■ Directions for this task
Would you please set down the data again exactly as given, excluding the pictures?

■ Data
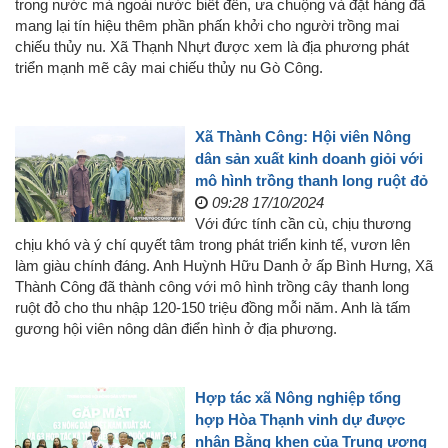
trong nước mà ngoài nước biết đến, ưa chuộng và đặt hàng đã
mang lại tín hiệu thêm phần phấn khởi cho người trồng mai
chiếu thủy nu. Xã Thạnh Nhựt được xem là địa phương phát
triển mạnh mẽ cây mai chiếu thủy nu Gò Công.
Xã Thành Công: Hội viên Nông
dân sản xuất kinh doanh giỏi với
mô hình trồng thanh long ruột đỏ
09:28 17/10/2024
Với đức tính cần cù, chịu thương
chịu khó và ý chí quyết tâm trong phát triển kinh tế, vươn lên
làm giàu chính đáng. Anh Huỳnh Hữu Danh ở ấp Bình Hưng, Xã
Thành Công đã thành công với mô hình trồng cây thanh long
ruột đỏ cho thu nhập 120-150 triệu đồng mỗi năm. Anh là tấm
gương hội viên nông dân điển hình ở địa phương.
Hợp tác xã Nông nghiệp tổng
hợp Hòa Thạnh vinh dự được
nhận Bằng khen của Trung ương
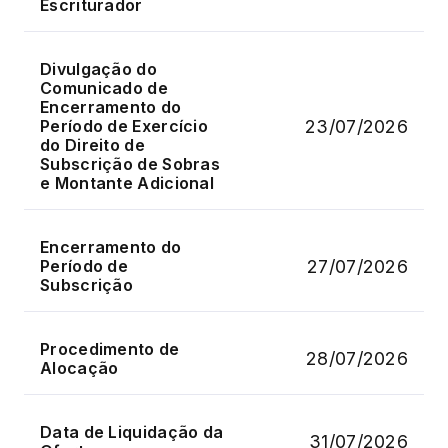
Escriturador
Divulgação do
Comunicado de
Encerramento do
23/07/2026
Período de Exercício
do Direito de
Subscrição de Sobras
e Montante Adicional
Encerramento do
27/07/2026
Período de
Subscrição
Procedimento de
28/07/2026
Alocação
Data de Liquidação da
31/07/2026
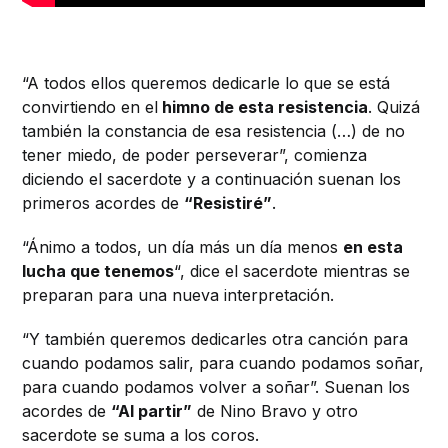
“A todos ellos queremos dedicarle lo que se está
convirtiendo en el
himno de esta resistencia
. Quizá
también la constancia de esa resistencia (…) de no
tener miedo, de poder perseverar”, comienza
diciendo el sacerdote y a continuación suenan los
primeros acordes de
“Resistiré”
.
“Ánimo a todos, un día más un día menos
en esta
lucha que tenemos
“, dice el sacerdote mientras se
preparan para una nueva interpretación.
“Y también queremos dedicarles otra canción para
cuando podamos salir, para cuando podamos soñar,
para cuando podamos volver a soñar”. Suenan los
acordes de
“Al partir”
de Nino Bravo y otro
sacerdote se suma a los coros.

■ Task solution
trong nước mà ngoài nước biết đến, ưa chuộng và đặt hàng đã
mang lại tín hiệu thêm phần phấn khởi cho người trồng mai
chiếu thủy nu. Xã Thạnh Nhựt được xem là địa phương phát
triển mạnh mẽ cây mai chiếu thủy nu Gò Công.
Xã Thành Công: Hội viên Nông
dân sản xuất kinh doanh giỏi với
mô hình trồng thanh long ruột đỏ
09:28 17/10/2024
Với đức tính cần cù, chịu thương
chịu khó và ý chí quyết tâm trong phát triển kinh tế, vươn lên
làm giàu chính đáng. Anh Huỳnh Hữu Danh ở ấp Bình Hưng, Xã
Thành Công đã thành công với mô hình trồng cây thanh long
ruột đỏ cho thu nhập 120-150 triệu đồng mỗi năm. Anh là tấm
gương hội viên nông dân điển hình ở địa phương.
Hợp tác xã Nông nghiệp tổng
hợp Hòa Thạnh vinh dự được
nhận Bằng khen của Trung ương
Escriturador
Divulgação do
Comunicado de
Encerramento do
23/07/2026
Período de Exercício
do Direito de
Subscrição de Sobras
e Montante Adicional
Encerramento do
27/07/2026
Período de
Subscrição
Procedimento de
28/07/2026
Alocação
Data de Liquidação da
31/07/2026
“A todos ellos queremos dedicarle lo que se está
convirtiendo en el
himno de esta resistencia
. Quizá
también la constancia de esa resistencia (…) de no
tener miedo, de poder perseverar”, comienza
diciendo el sacerdote y a continuación suenan los
primeros acordes de
“Resistiré”
.
“Ánimo a todos, un día más un día menos
en esta
lucha que tenemos
“, dice el sacerdote mientras se
preparan para una nueva interpretación.
“Y también queremos dedicarles otra canción para
cuando podamos salir, para cuando podamos soñar,
para cuando podamos volver a soñar”. Suenan los
acordes de
“Al partir”
de Nino Bravo y otro
sacerdote se suma a los coros.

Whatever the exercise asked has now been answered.